Zebra drinking, Manyara Ranch, Sep 2010. Note how heavily grazed the land is around the dam.

Now, the last thing you might want to argue with me about, of course, is what happens in a dought? If you don't provide water for the animals, surely they die? And that's true, of course - but it turns out that if you do maintain artificial waterholes everywhere, the animals still die - not of thirst, but of starvation. During a drought there far less food around, especially in areas where everywhere is usually accessible to most animals because there are waterholes everwhere. If there are fewer waterholes and things get tough, animals (even those lazy zebra!) will make the decision to walk further to feed in areas they don't normally go and there'll be enough food to go around. So in a serious droung in the 1980s in southern Africa, one private game reserve with lots of waterholes where studies were made lost nearly 90% of grazing animals, whilst the next door Kruger, with fewer waterholes, only lost 35% of animals. So, no, I don't think waterholes are essentially a good idea, even during drought.

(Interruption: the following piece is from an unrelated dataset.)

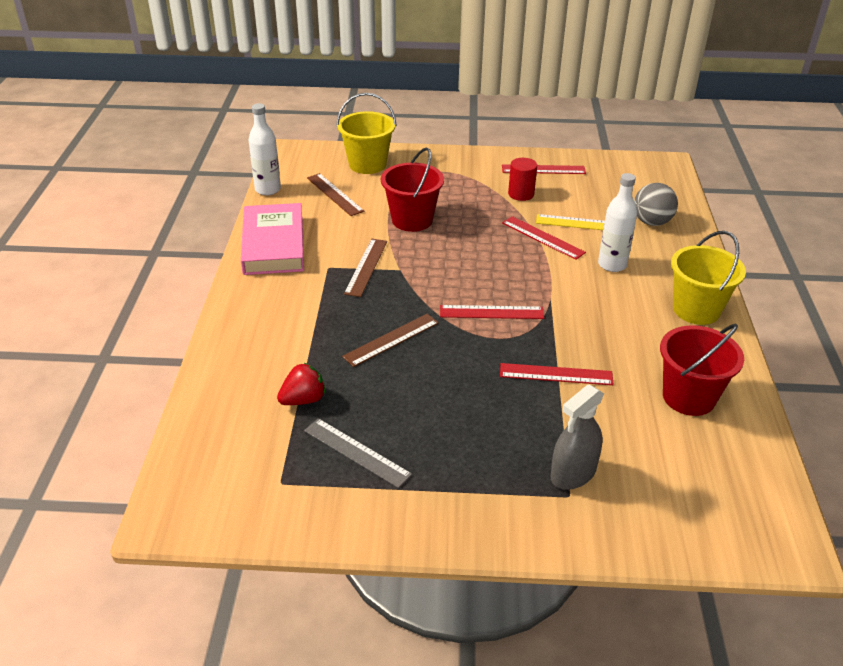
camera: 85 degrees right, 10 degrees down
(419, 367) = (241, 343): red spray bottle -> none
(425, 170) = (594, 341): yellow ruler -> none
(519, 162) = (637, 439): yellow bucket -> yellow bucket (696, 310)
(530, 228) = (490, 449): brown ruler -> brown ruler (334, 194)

The unifying process at work here, with the lions, the elephants and the drought stress, is a loss of heterogeneity - variability in the landscape. With waterholes everywhere, lion predation risk was the same everywhere, elephant impact is the same everywhere, grazers are the same everywhere. Without artificial waterholes, there are refugia from lions, elephants and heavy grazing that can be used by other species and at other times when needs are greatest. Heterogeneity, as we'll see time and time again, is a key issue in maintaining functioning ecosystems.

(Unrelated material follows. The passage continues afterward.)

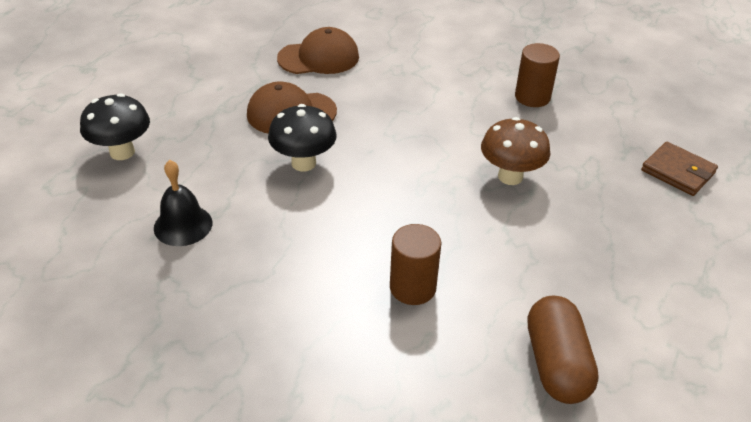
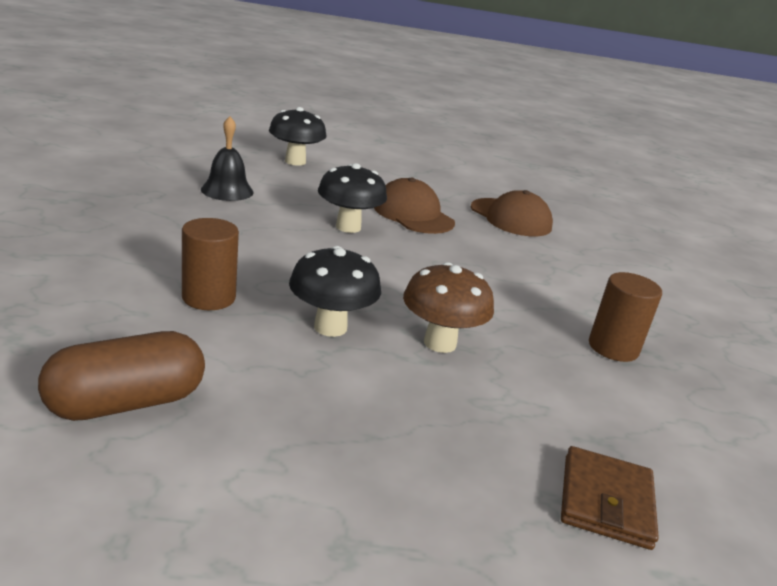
camera: 60 degrees right, 15 degrees down
(476, 227) = (330, 327): none -> black mushroom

Birds like waterholes too! This is a Black-winged Stilt near Ndutu, NCA. Jan 2011
 So, do I always think artificial waterholes are bad? In an ideal world, I'd say yes. But we don't live in an ideal world, so to be realistic I have to say usually. Some protected areas - such as Hwange in Zimbabwe - would once have only been wet-season dispersal areas, with no permanent waterholes. But here the seasonal movements have been blocked by people, so waterholes are needed to enable any of the ecosystem to survive. That said, I don't think they should be spread all over the park - rather, groups of pools in one or two areas would maintain the heterogeneity that is needed. And if climate change and human water abstraction continues to increase aroudn parks, we'll start loosing perrenial rivers, in which I'd I'd advocate maintaining some limited pools of permenant water along these routes artificially if necessary. Finally, of course, if there's already a nearby source of perrenial water, another waterhole nearby will probably have little additional effect (good news for lodge owners who are near rivers, but didn't negotiate the view!). But interferring with savannahs is not easy, and should never be attempted without considering all the impacts you might have. Let's keep waterholes natural!